11. A non-transitory machine-readable medium comprising instructions that, when executed by a processor, cause the processor to:

map frames of a vehicle trace along a road to a respective nearest portion of a road graph for the road;

identify, as a non-baseline segment, a portion of the road graph for which there is a mapping inconsistency; and

for a baseline segment, associate vehicle sensor data captured at the frames with the respective nearest portion of the road graph.

12. The non-transitory machine-readable medium of claim 11, wherein the instructions further comprise an instruction that, when executed by the processor, causes the processor to associate the non-baseline segment to the frames of the vehicle trace based on:

a timestamp of the frames; and

a timestamp of frames associated with the baseline segment.

13. The non-transitory machine-readable medium of claim 12, wherein the instructions further comprise an instruction that, when executed by the processor, causes the processor to:

associate a first non-baseline segment that is geographically before the baseline segment with frames of the vehicle trace that are temporally before frames associated with the baseline segment; and

associate a second non-baseline segment that is geographically after the baseline segment with frames of the vehicle trace that are temporally after frames associated with the baseline segment.

14. The non-transitory machine-readable medium of claim 13, wherein the instructions further comprise an instruction that, when executed by the processor causes the processor to, for non-baseline segments:

map frames of the vehicle trace along the non-baseline segment to a respective nearest portion of the non-baseline segment;

identify an inconsistent portion of the non-baseline segment; and

for a consistent portion of the non-baseline segment, associate vehicle sensor data captured at the frames along the non-baseline segment with the respective nearest portion of the non-baseline segment.

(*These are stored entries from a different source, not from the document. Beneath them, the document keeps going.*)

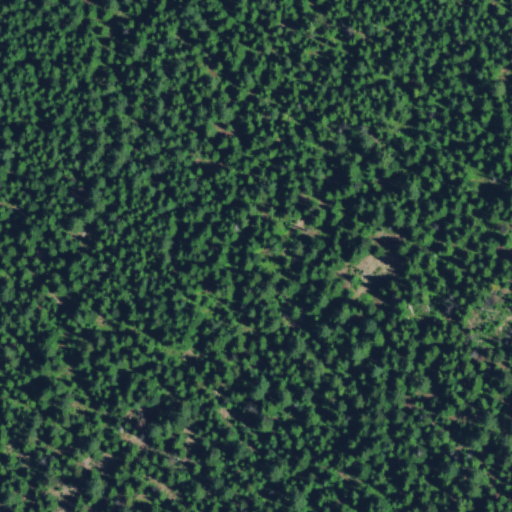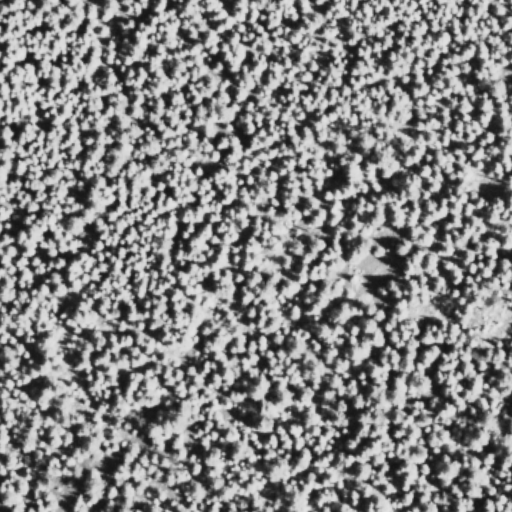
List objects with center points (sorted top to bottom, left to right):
road: (248, 259)
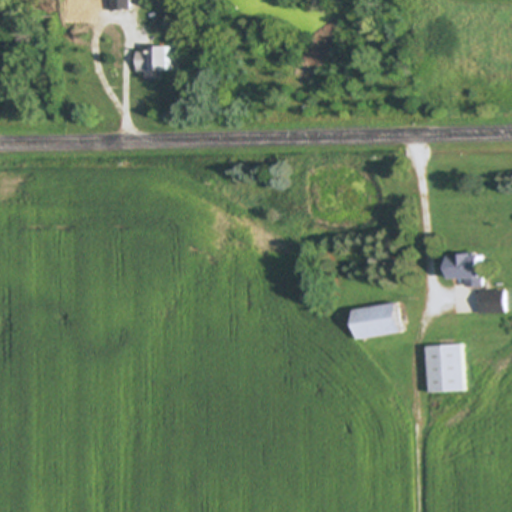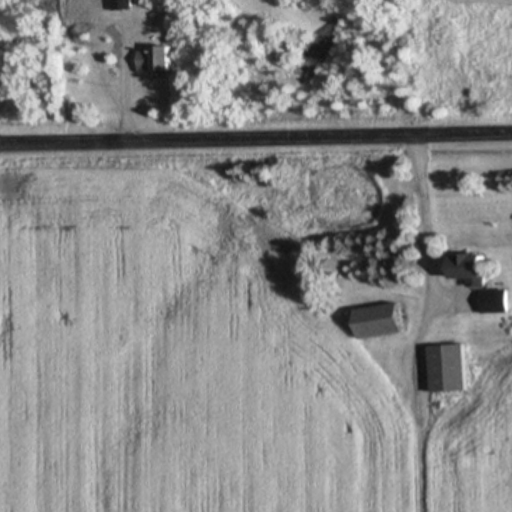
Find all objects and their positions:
building: (123, 5)
road: (97, 27)
building: (159, 61)
road: (255, 138)
road: (427, 218)
building: (476, 272)
building: (499, 303)
building: (386, 322)
building: (452, 370)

15. The non-transitory machine-readable medium of claim 11, wherein the instruction that, when executed by the processor, causes the processor to identify, as the non-baseline segment, the portion of the road graph for which there is the mapping inconsistency comprises an instruction that, when executed by the processor, causes the processor to identify, as the mapping inconsistency, at least one of:

an out-of-sequence mapping between a frame and a respective nearest portion of the road graph for the frame;

or

a frame that maps to multiple road graphs.

16. A method, comprising:

mapping frames of a vehicle trace along a road to a respective nearest portion of a road graph for the road;

identifying, as a non-baseline segment, a portion of the road graph for which there is a mapping inconsistency; and

for a baseline segment, associating vehicle sensor data captured at the frames with the respective nearest portion of the road graph.

17. The method of claim 16, further comprising associating the non-baseline segment to frames of the vehicle trace based on:

a timestamp of the frames; and

a timestamp of frames associated with the baseline segment.

18. The method of claim 17, further comprising:

associating a first non-baseline segment that is geographically before the baseline segment with frames of the vehicle trace that are temporally before the frames associated with the baseline segment; and

associating a second non-baseline segment that is geographically after the baseline segment with frames of the vehicle trace that are temporally after the frames associated with the baseline segment.

19. The method of claim 18, further comprising for the non-baseline segment:

mapping frames of the vehicle trace along the non-baseline segment to a respective nearest portion of the non-baseline segment;

identifying an inconsistent portion of the non-baseline segment; and

for a consistent portion of the non-baseline segment, associating vehicle sensor data captured at the frames along the non-baseline segment with the respective nearest portion of the non-baseline segment.

20. The method of claim 16, wherein identifying, as the non-baseline segment, the portion of the road graph for which there is the mapping inconsistency comprises identifying an out-of-sequence mapping between a frame and a respective nearest portion of the road graph for the frame.